# WHAT THE TASK REQUIRES
Copy each line of the records that contains the word "PSCIndex".

(AVAILABLE DATA Opens)

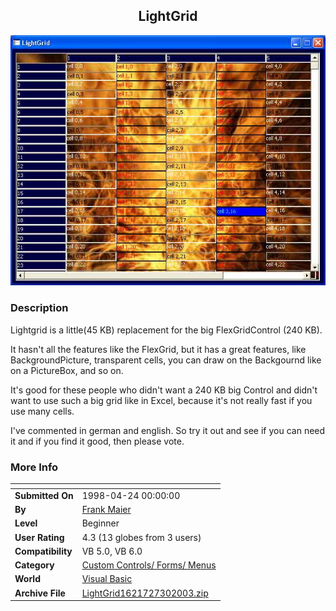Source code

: ﻿<div align="center">

## LightGrid

<img src="PIC2003730146327996.jpg">
</div>

### Description

Lightgrid is a little(45 KB) replacement for the big FlexGridControl (240 KB).

It hasn't all the features like the FlexGrid, but it has a great features, like BackgroundPicture, transparent cells, you can draw on the Backgournd like on a PictureBox, and so on.

It's good for these people who didn't want a 240 KB big Control and didn't want to use such a big grid like in Excel, because it's not really fast if you use many cells.

I've commented in german and english. So try it out and see if you can need it and if you find it good, then please vote.
 
### More Info
 


<span>             |<span>
---                |---
**Submitted On**   |1998-04-24 00:00:00
**By**             |[Frank Maier](https://github.com/Planet-Source-Code/PSCIndex/blob/master/ByAuthor/frank-maier.md)
**Level**          |Beginner
**User Rating**    |4.3 (13 globes from 3 users)
**Compatibility**  |VB 5\.0, VB 6\.0
**Category**       |[Custom Controls/ Forms/  Menus](https://github.com/Planet-Source-Code/PSCIndex/blob/master/ByCategory/custom-controls-forms-menus__1-4.md)
**World**          |[Visual Basic](https://github.com/Planet-Source-Code/PSCIndex/blob/master/ByWorld/visual-basic.md)
**Archive File**   |[LightGrid1621727302003\.zip](https://github.com/Planet-Source-Code/frank-maier-lightgrid__1-47266/archive/master.zip)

(AVAILABLE DATA Closes)

# PROBLEM SOLUTION
**By**             |[Frank Maier](https://github.com/Planet-Source-Code/PSCIndex/blob/master/ByAuthor/frank-maier.md)
**Category**       |[Custom Controls/ Forms/  Menus](https://github.com/Planet-Source-Code/PSCIndex/blob/master/ByCategory/custom-controls-forms-menus__1-4.md)
**World**          |[Visual Basic](https://github.com/Planet-Source-Code/PSCIndex/blob/master/ByWorld/visual-basic.md)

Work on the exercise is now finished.